Hands

A brief interlude in the (mis)translations project to offer something original, insofar that any poem may be original. This one is presumably self-explanatory.

Hands

There had to be earlier times that I don’t remember
now lost in the fog of memory, from confabulation
to capitulation, but the weekend that those poor kids
burned in Dublin, a few days before Bobby starved to death,
I went away for the first time with my da,
over to the football on the ferry, a bumpy crossing,
toilets heaving with puking men, ankle deep,
stinking of sour stout, black and yellow,
till we landed in Liverpool, like millions before us,
just after dawn, into grey skies, drizzle you wouldn’t
call rain, all the shops still shut but my stomach
complaining, and it was still Yosser’s town then,
red and angry, Torytortured, the darkened eyes
of the sleepless staring up suspiciously from shopfronts,
and we went looking for sausages and bacon, anything
really to stop my complaining, walked all the way
from the docks to Anfield, my hand in his.

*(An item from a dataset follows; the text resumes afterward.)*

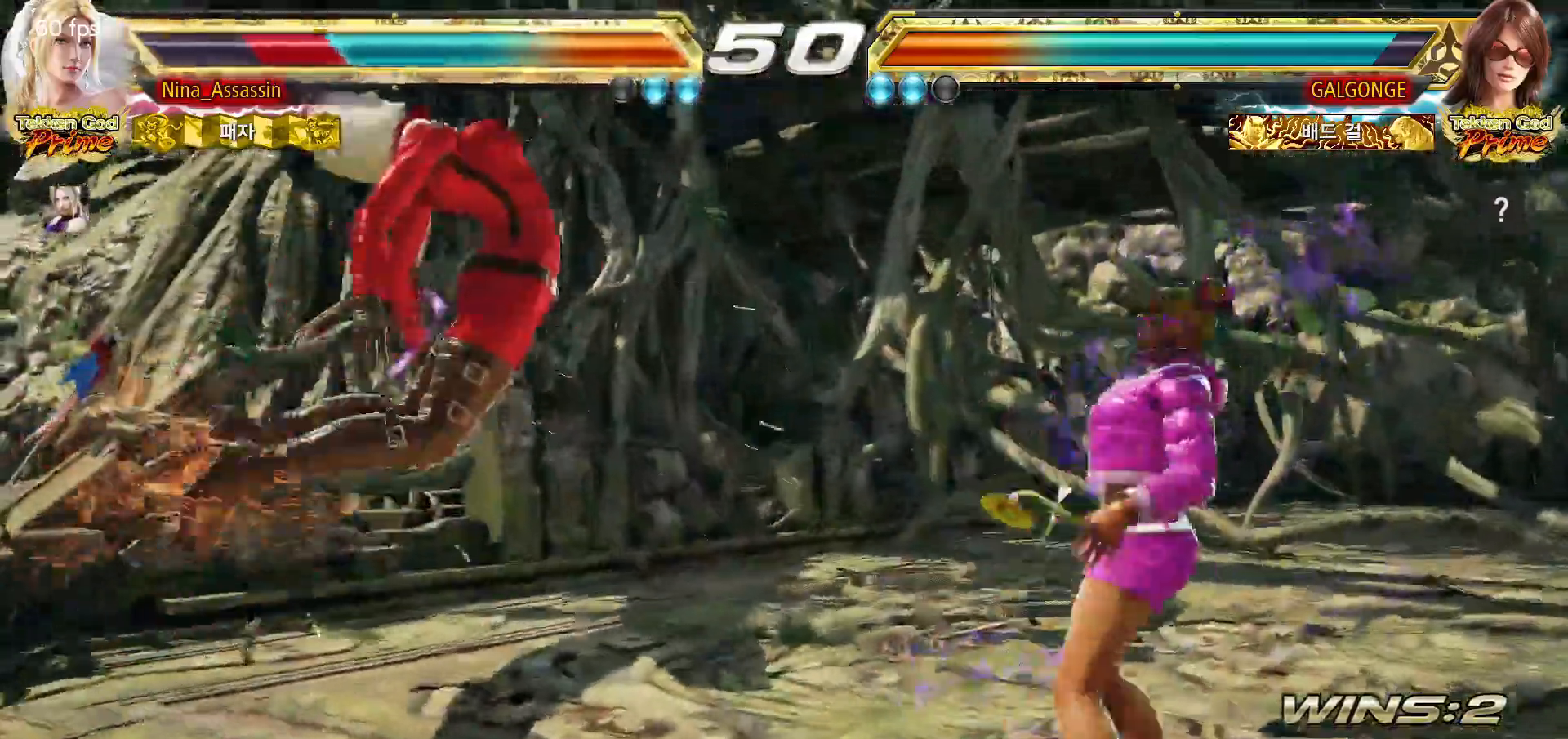
{"buttons": [], "left_stick": "center", "events": [[50, "SQUARE", "up"], [100, "TRIANGLE", "down"], [133, "TRIANGLE", "up"], [167, "SQUARE", "down"], [233, "SQUARE", "up"], [267, "TRIANGLE", "down"], [317, "TRIANGLE", "up"], [350, "SQUARE", "down"], [400, "SQUARE", "up"], [450, "TRIANGLE", "down"], [500, "TRIANGLE", "up"]]}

In his hand.

I think they even lost that day, those invincible reds,
and I don’t recall the match, just the crowd, a sea of scarves,
the roar of thousands, the fear and thrill of it, a man’s world,
and me manhandled into it, gripping my father’s fingers for fear
of losing him in the crush of the crowd, the swaying terrace
bouncing underfoot, and when, in the dayglo sun of Puglia
I grab my own kid’s tiny hand to arrest his limitless courage
in the face of the big world, the onrushing mopeds, the cars
and traffic he’s obsessed with, this is what I’m really holding onto,
the dead man’s hand, that lost grey world, all victories in defeat.